# peugeot 106 oil leak



## pencil (Nov 21, 2004)

1996 Peugeot 106 Escapade

right here's the problem, have a 106 in tidy condition, just spent on new exaust, tyres, discs, to get it through th MOT. Body is sound so a bit of work is something the car deserves.

Problem, I have an oil leak which is getting on my nerves. I have looked all over the engine and have decided that there are three possible places for the leak to occur, please correct me if otherwise.

a) camshaft seal
b) Crankcase seal
c) Head gasket

Have visualy checked the top two and there is no oil on the timing belt and all looks ok. Have cleaned the engine to see where the leak is coming from and am sure its the head gasket.
Am i correct in saying that there is an oil way that goes through the head to feed oil to the valves and that there is an 'O' ring that sometimes splits causing this type of leak?
any thoughts ????
Cheers


----------



## manic (Aug 2, 2005)

Probably valve cover gasket, that sits on top of the head, common
problem, for most vehicles. Depending on how much room you have
a easy fix.


----------



## qldit (Mar 26, 2007)

Good Morning pencil, if it is the head gasket leaking that is quite nasty, your suspicion would likely be accurate.

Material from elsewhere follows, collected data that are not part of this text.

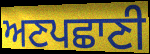
ਅਣਪਛਾਣੀ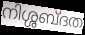
നിശ്ശബ്ദത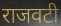
राजवटीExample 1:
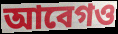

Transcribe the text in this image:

আবেগও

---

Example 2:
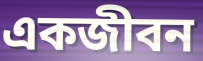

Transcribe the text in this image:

একজীবন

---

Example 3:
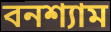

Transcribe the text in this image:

বনশ্যাম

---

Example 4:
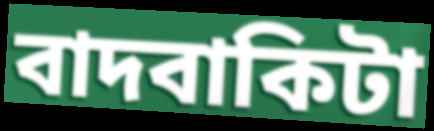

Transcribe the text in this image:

বাদবাকিটা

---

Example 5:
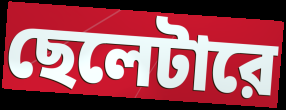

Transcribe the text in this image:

ছেলেটারে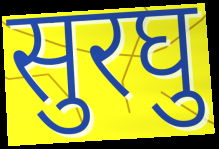
सुरघुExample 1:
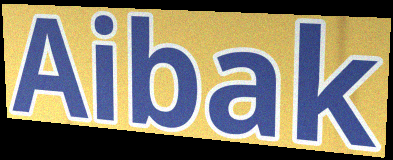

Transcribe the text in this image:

Aibak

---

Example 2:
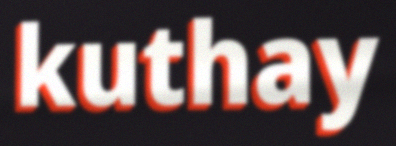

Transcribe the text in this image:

kuthay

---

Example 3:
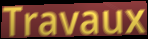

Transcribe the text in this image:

Travaux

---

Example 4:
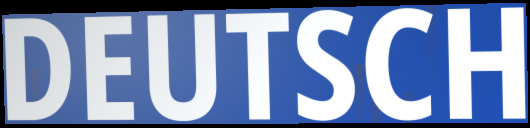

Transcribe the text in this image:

DEUTSCH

Really clean the suspect area and use a decent light and mirror to confirm it.

Modern head gaskets generally no longer use the old idea of supplying an "O" ring with the head gasket to insert into the oil gallery position, but have rubberised "screen printed" kinds of areas on the actual head gasket.

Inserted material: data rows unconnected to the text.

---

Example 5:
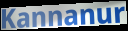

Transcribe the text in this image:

Kannanur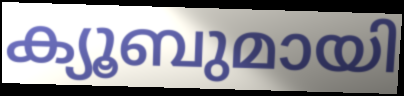
ക്യൂബുമായി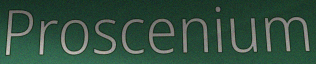
Proscenium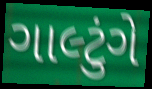
ગાલ્ટુંગે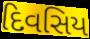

The actual oil pressure in that gallery is probably in the order of 60 PSI at times and any time oil is observed coming out of the area (seepage appearing on the outside of the engine) it indicates a problem. If you poke at the gasket area of leakage it usually worsens.
Usually it happens on older engines that have had repeated overheat cycles. 

There is no fix apart from having to remove the head, have it machined and tested, and replace that gasket set and seals. (and probably the head bolts and belts etc.)

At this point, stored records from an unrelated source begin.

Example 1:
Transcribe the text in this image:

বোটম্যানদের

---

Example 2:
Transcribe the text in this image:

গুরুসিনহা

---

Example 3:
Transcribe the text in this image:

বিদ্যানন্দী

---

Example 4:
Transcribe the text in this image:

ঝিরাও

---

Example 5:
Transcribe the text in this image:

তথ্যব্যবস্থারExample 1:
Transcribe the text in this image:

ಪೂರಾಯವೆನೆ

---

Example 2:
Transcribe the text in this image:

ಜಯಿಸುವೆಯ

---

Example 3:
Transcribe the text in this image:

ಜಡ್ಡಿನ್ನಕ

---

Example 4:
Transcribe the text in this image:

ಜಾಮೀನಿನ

This is one of those jobs that need consideration as to how far to go with the repair, like should you have the valve seats/guides replaced/ground, exhaust valves replaced/ground, and numerous little head work jobs that add to the cost.

You can't just pull the head off and replace the gasket! 
The head surface will invariably be untrue!

BTW. Different head gasket designs have revised methods of torquing and the instructions on the replacement head gasket take precedence over any standing maintenance manual instructions.

Commisserations,

Cheers, qldit..


----------